The miscue is the ultimate unintended consequence. This occurs when the tip slips off the ball – either because it was too far out from center and thereby can’t physical “grab” the ball – or because there wasn’t enough chalk on the tip – which slips off the ball.
To get the best understanding on what happens with side spin, use a measles (dotted) cue ball. If you pay close attention to the cue ball, its movements will reveal if your intention was translated to reality. If it doesn’t match what you expected, you have something to be fixed on the practice table.
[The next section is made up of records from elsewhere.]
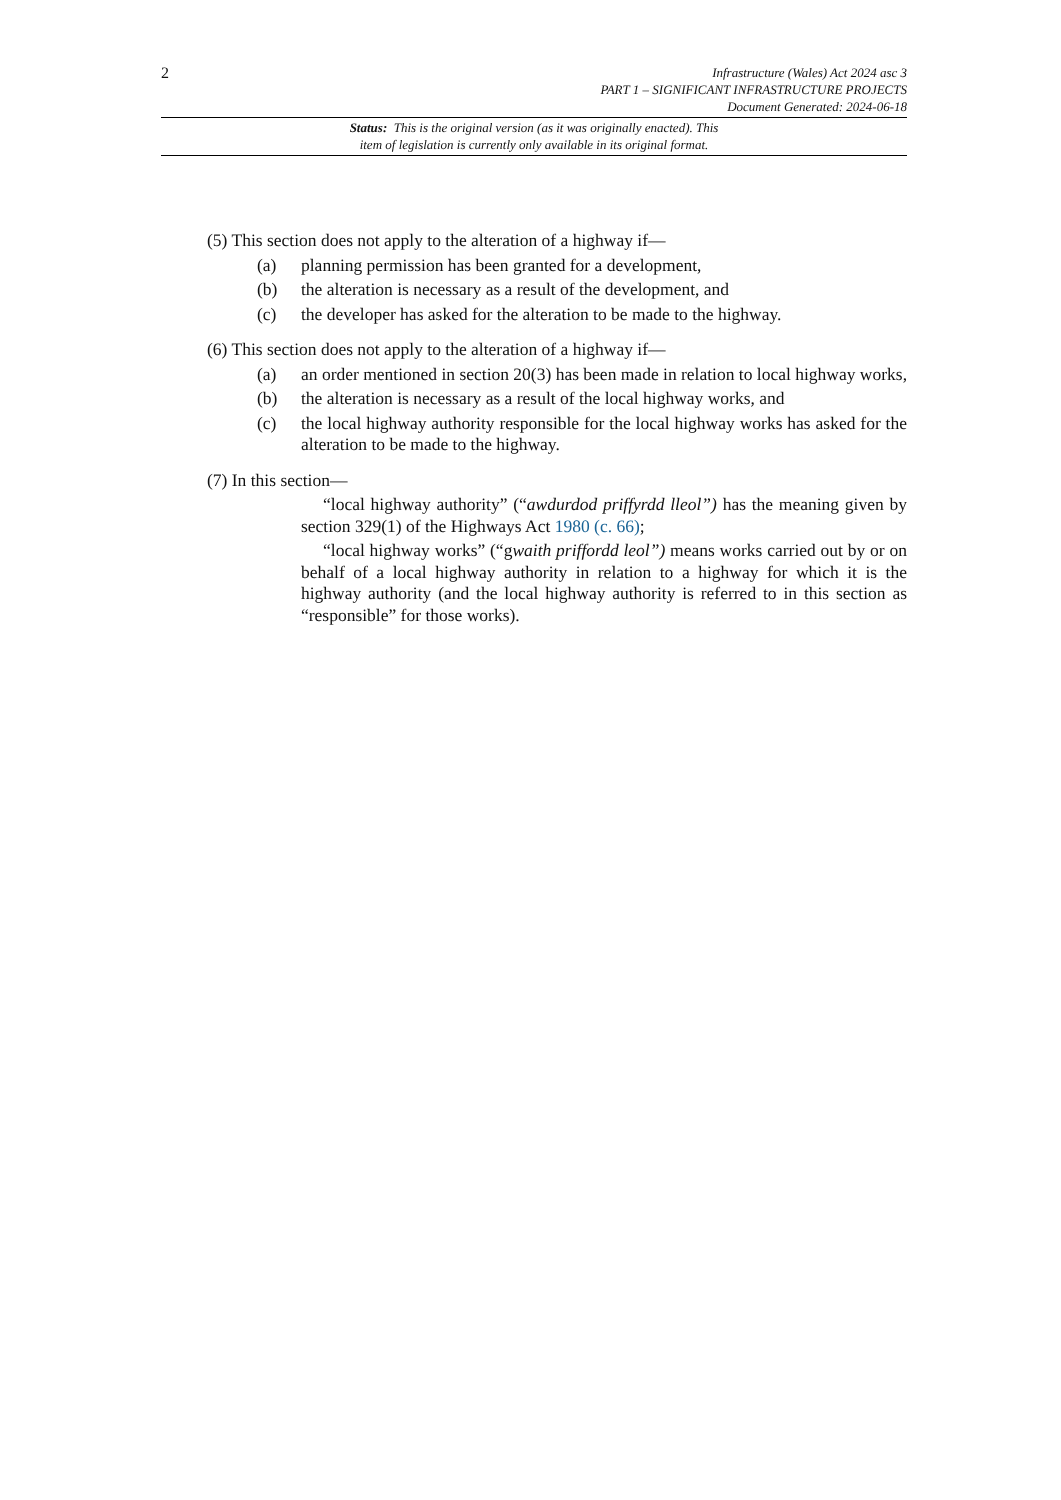2
Infrastructure (Wales) Act 2024 asc 3
PART 1 – SIGNIFICANT INFRASTRUCTURE PROJECTS
Document Generated: 2024-06-18
Status: This is the original version (as it was originally enacted). This
item of legislation is currently only available in its original format.
(5) This section does not apply to the alteration of a highway if—
(a) planning permission has been granted for a development,
(b) the alteration is necessary as a result of the development, and
(c) the developer has asked for the alteration to be made to the highway.
(6) This section does not apply to the alteration of a highway if—
(a) an order mentioned in section 20(3) has been made in relation to local highway works,
(b) the alteration is necessary as a result of the local highway works, and
(c) the local highway authority responsible for the local highway works has asked for the alteration to be made to the highway.
(7) In this section—
“local highway authority” (“awdurdod priffyrdd lleol”) has the meaning given by section 329(1) of the Highways Act 1980 (c. 66);
“local highway works” (“gwaith priffordd leol”) means works carried out by or on behalf of a local highway authority in relation to a highway for which it is the highway authority (and the local highway authority is referred to in this section as “responsible” for those works).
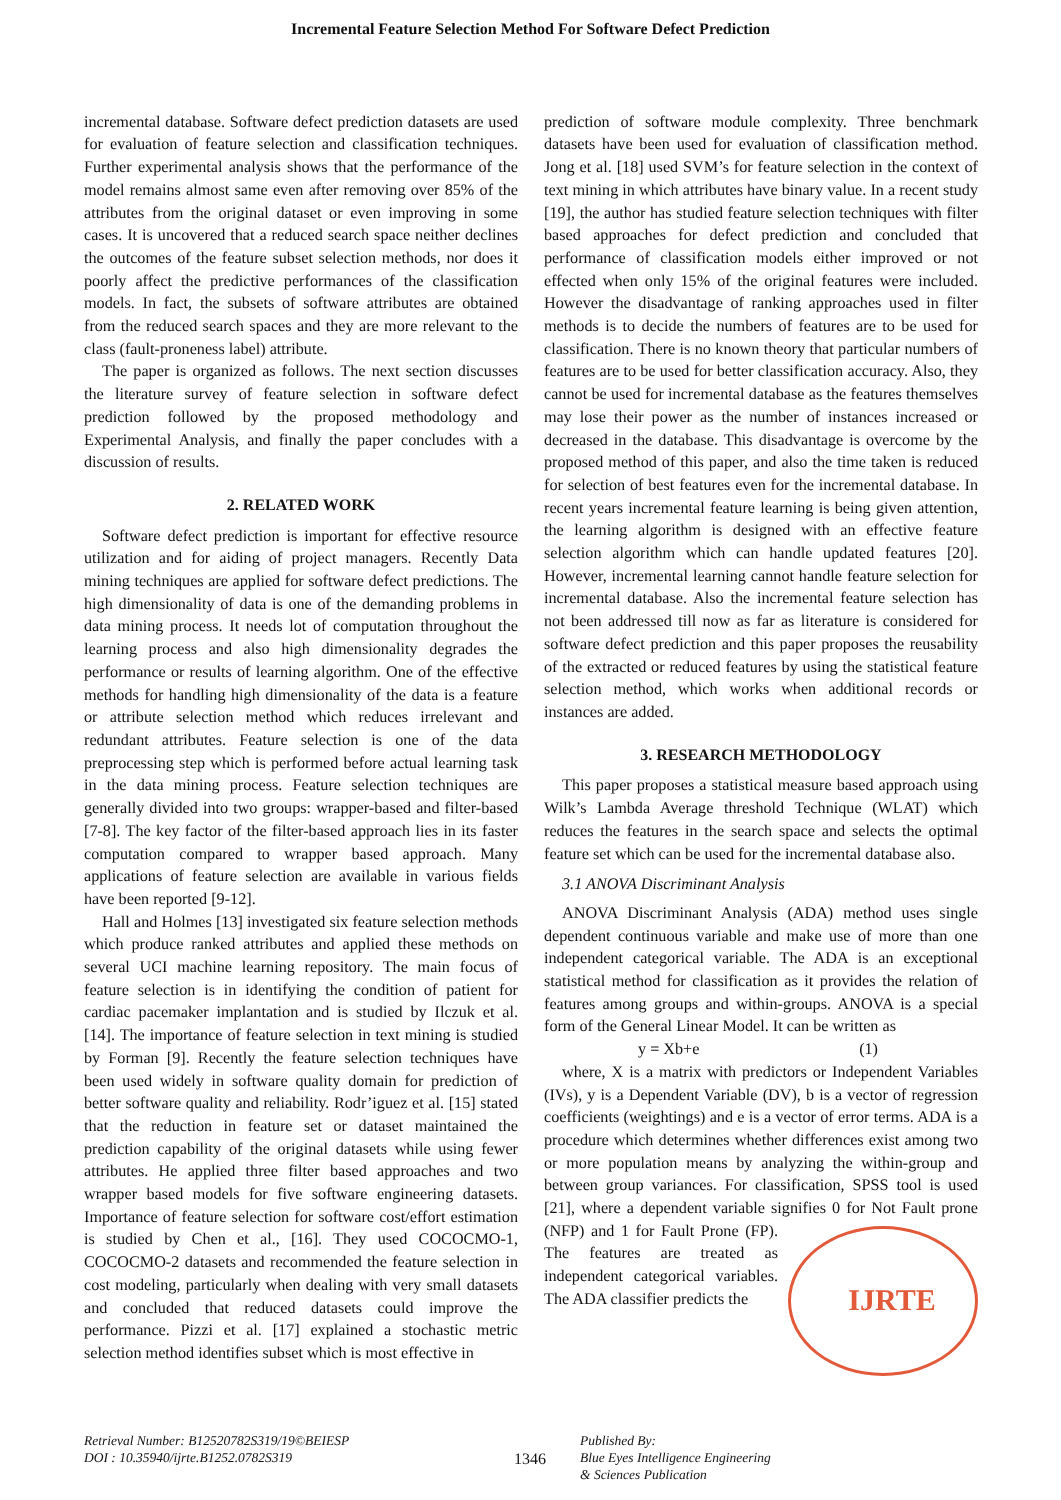Incremental Feature Selection Method For Software Defect Prediction
incremental database. Software defect prediction datasets are used for evaluation of feature selection and classification techniques. Further experimental analysis shows that the performance of the model remains almost same even after removing over 85% of the attributes from the original dataset or even improving in some cases. It is uncovered that a reduced search space neither declines the outcomes of the feature subset selection methods, nor does it poorly affect the predictive performances of the classification models. In fact, the subsets of software attributes are obtained from the reduced search spaces and they are more relevant to the class (fault-proneness label) attribute.
The paper is organized as follows. The next section discusses the literature survey of feature selection in software defect prediction followed by the proposed methodology and Experimental Analysis, and finally the paper concludes with a discussion of results.
2. RELATED WORK
Software defect prediction is important for effective resource utilization and for aiding of project managers. Recently Data mining techniques are applied for software defect predictions. The high dimensionality of data is one of the demanding problems in data mining process. It needs lot of computation throughout the learning process and also high dimensionality degrades the performance or results of learning algorithm. One of the effective methods for handling high dimensionality of the data is a feature or attribute selection method which reduces irrelevant and redundant attributes. Feature selection is one of the data preprocessing step which is performed before actual learning task in the data mining process. Feature selection techniques are generally divided into two groups: wrapper-based and filter-based [7-8]. The key factor of the filter-based approach lies in its faster computation compared to wrapper based approach. Many applications of feature selection are available in various fields have been reported [9-12].
Hall and Holmes [13] investigated six feature selection methods which produce ranked attributes and applied these methods on several UCI machine learning repository. The main focus of feature selection is in identifying the condition of patient for cardiac pacemaker implantation and is studied by Ilczuk et al. [14]. The importance of feature selection in text mining is studied by Forman [9]. Recently the feature selection techniques have been used widely in software quality domain for prediction of better software quality and reliability. Rodr’iguez et al. [15] stated that the reduction in feature set or dataset maintained the prediction capability of the original datasets while using fewer attributes. He applied three filter based approaches and two wrapper based models for five software engineering datasets. Importance of feature selection for software cost/effort estimation is studied by Chen et al., [16]. They used COCOCMO-1, COCOCMO-2 datasets and recommended the feature selection in cost modeling, particularly when dealing with very small datasets and concluded that reduced datasets could improve the performance. Pizzi et al. [17] explained a stochastic metric selection method identifies subset which is most effective in
prediction of software module complexity. Three benchmark datasets have been used for evaluation of classification method. Jong et al. [18] used SVM’s for feature selection in the context of text mining in which attributes have binary value. In a recent study [19], the author has studied feature selection techniques with filter based approaches for defect prediction and concluded that performance of classification models either improved or not effected when only 15% of the original features were included. However the disadvantage of ranking approaches used in filter methods is to decide the numbers of features are to be used for classification. There is no known theory that particular numbers of features are to be used for better classification accuracy. Also, they cannot be used for incremental database as the features themselves may lose their power as the number of instances increased or decreased in the database. This disadvantage is overcome by the proposed method of this paper, and also the time taken is reduced for selection of best features even for the incremental database. In recent years incremental feature learning is being given attention, the learning algorithm is designed with an effective feature selection algorithm which can handle updated features [20]. However, incremental learning cannot handle feature selection for incremental database. Also the incremental feature selection has not been addressed till now as far as literature is considered for software defect prediction and this paper proposes the reusability of the extracted or reduced features by using the statistical feature selection method, which works when additional records or instances are added.
3. RESEARCH METHODOLOGY
This paper proposes a statistical measure based approach using Wilk’s Lambda Average threshold Technique (WLAT) which reduces the features in the search space and selects the optimal feature set which can be used for the incremental database also.
3.1 ANOVA Discriminant Analysis
ANOVA Discriminant Analysis (ADA) method uses single dependent continuous variable and make use of more than one independent categorical variable. The ADA is an exceptional statistical method for classification as it provides the relation of features among groups and within-groups. ANOVA is a special form of the General Linear Model. It can be written as
y = Xb+e (1)
where, X is a matrix with predictors or Independent Variables (IVs), y is a Dependent Variable (DV), b is a vector of regression coefficients (weightings) and e is a vector of error terms. ADA is a procedure which determines whether differences exist among two or more population means by analyzing the within-group and between group variances. For classification, SPSS tool is used [21], where a dependent variable signifies 0 for Not Fault prone (NFP) and 1 for Fault Prone (FP).
IJRTE
The features are treated as independent categorical variables. The ADA classifier predicts the
Retrieval Number: B12520782S319/19©BEIESP
DOI : 10.35940/ijrte.B1252.0782S319
1346
Published By:
Blue Eyes Intelligence Engineering
& Sciences Publication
Here are some cue ball reactions to the contact of the cue tip to the ball off the vertical center line:
- Squirt – this is the side shift of the cue ball when contacted with the tip. The further out to the side, the greater the shift. The speed will also exaggerate the shift. The movement is simultaneous with the start of forward momentum.
- Swerve – when side spin of the cue ball can interact with the cloth, the cue ball will curve in the direction of the spin. At slow speed, the curves are greater.
- Cushion angle – when the cue ball contacts the cushion with side spin, the ball will rebound in the direction of the spin. With high side spin, rebounding ball will try to dig into the cloth (losing a little energy) and slightly increase the angle out. With low side spin, the rebounding ball will actually speed up on the out angle.
The biggest problem with applying side spin is the unpredictability of the cue ball. The amount of squirt and swerve that occurs based on the distance out from center, the angle out from center, and the speed of the contact are difficult to precisely apply to the cue ball. The imprecision leads to unpredictable behavior of the cue ball and it’s interaction with the table cloth, other balls, and the rails. For a serious pool player, unpredictable behavior is not a good thing.
However, with some serious practice, you can learn to apply some intentional side spin and get predictable results. Stick with precise distanced out from center (i.e., 1/2 tip, 1 tip) and precise angles (i.e., 12:00, 1:30, 3:00, 4:30, 6:00, etc.) Practice with exact repeatable speeds. Then determine the change in aiming necessary for cue ball and object ball separations of one, two, three, and four diamonds apart.
It is an excellent rule of thumb – 95% of all your shots should avoid putting any side spin on the cue ball. When trying to establish a consistent aiming technique, adding English to the cue ball introduces uncontrollable consequences that will throw the shot off.